---------- Excerpted passage
The Mother of Thousands plant is a big fan of bright spaces in your home where it can bask under the sun for hours. However, too much sunlight can scorch the leaf, so always keep them away from direct sunlight.


Like most Kalanchoe succulent species, the Mother of Thousands plant can live without regular fertilization. Fertilize your succulent monthly, preferably between March and September. Instead of using regular fertilizer, use liquid fertilizer and dilute it in half.

Humidity and Temperature

The Mother of Thousands plant thrives in temperatures between 65°F to 75°F. As mentioned above, make sure that plant is not exposed to direct and intense sunlight. Once you let the plant sunbathe for a while, return it inside before the temperature drops to 40°F.

In terms of humidity, this succulent isn’t a big fan of high humidity. In general, room-temperature humidity works well for this plant.


The Mother of Thousands succulent can tolerate drought, but not as much as other species. It will thrive if it receives gradual and regular hydration, especially during the growing season. Still, it can survive if you water it once every few weeks, even during the summer and spring seasons.
--------------------
---------- Excerpted records
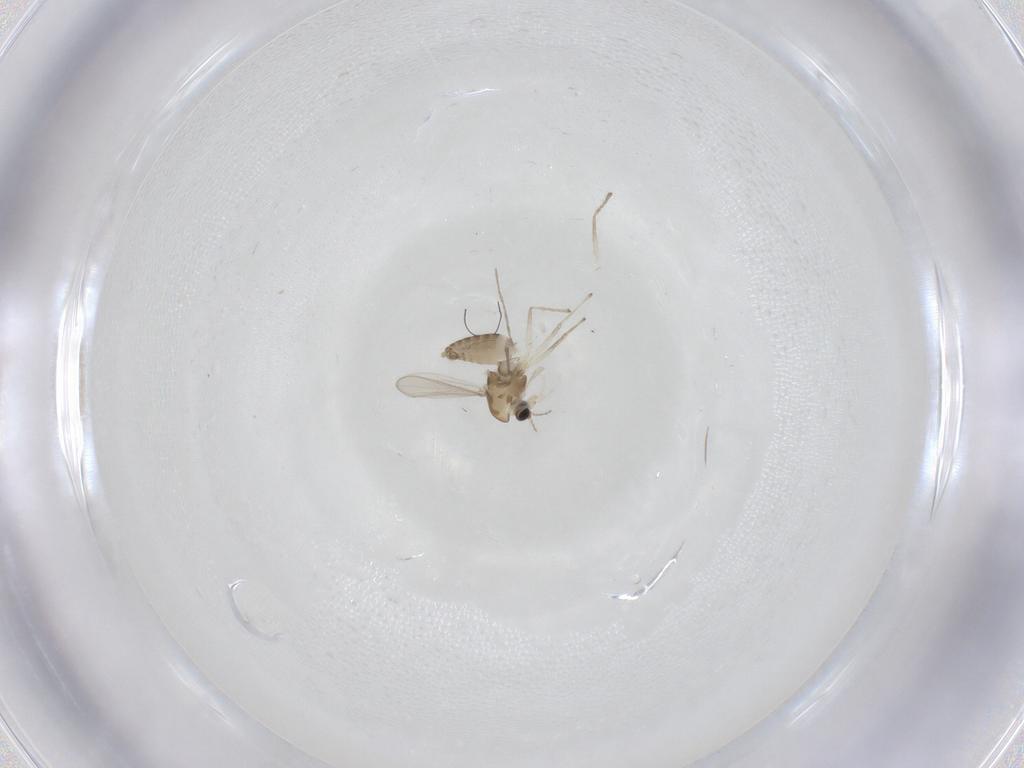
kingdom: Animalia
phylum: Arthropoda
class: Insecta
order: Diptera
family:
--------------------
---------- Excerpted records
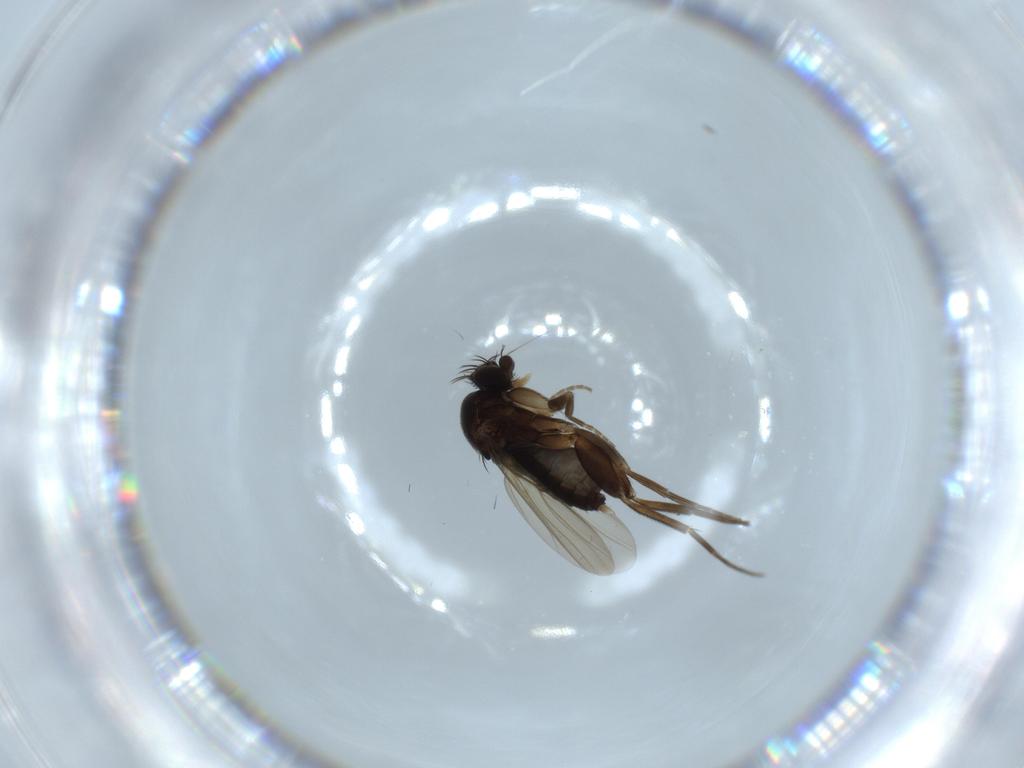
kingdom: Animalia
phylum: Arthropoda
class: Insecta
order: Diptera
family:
--------------------
---------- Excerpted records
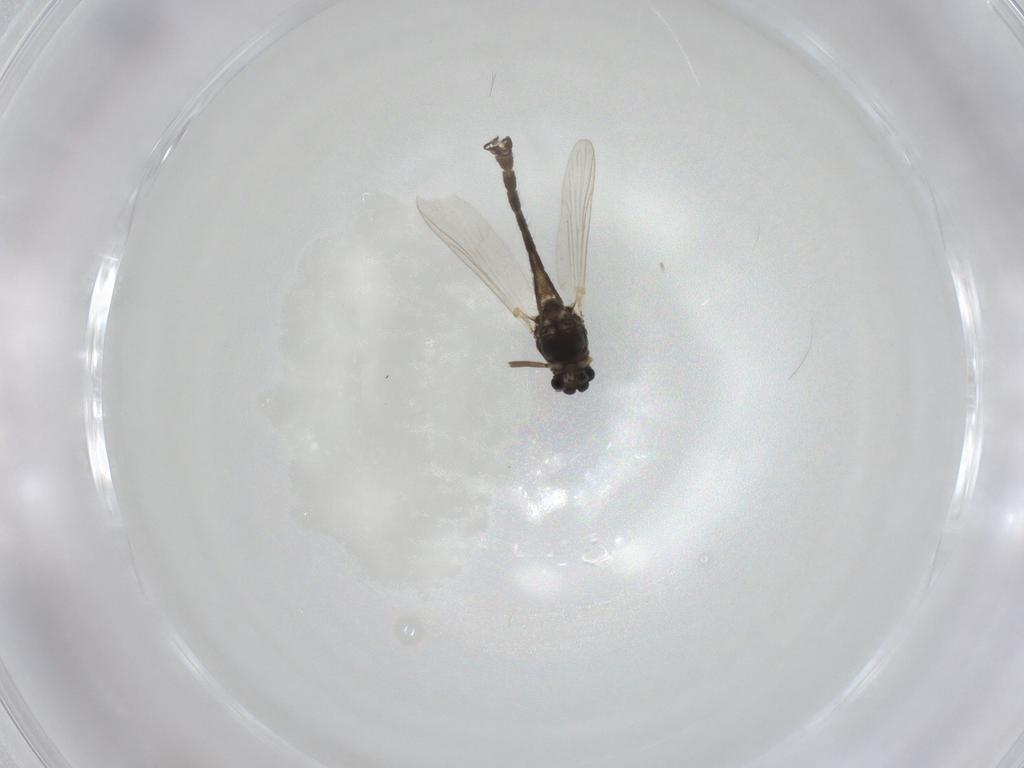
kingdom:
--------------------
[Explore the material]
(a) Answer these from the plant-care passage:
(i) During which months is fertilizing preferred?
(ii) In what temperature range does the plant thrive?
(iii) What kind of fertilizer should be used, and how should it be diluted?
(b) Echo the plant-care passage word for word, starting with "The Mother of Thousands plant is" and going on through "from direct sunlight.".
You won't need the lines for anything here.

[Answers to the problems]
(a)
(i) March through September
(ii) 65°F to 75°F
(iii) Liquid fertilizer, diluted in half

(b)
The Mother of Thousands plant is a big fan of bright spaces in your home where it can bask under the sun for hours. However, too much sunlight can scorch the leaf, so always keep them away from direct sunlight.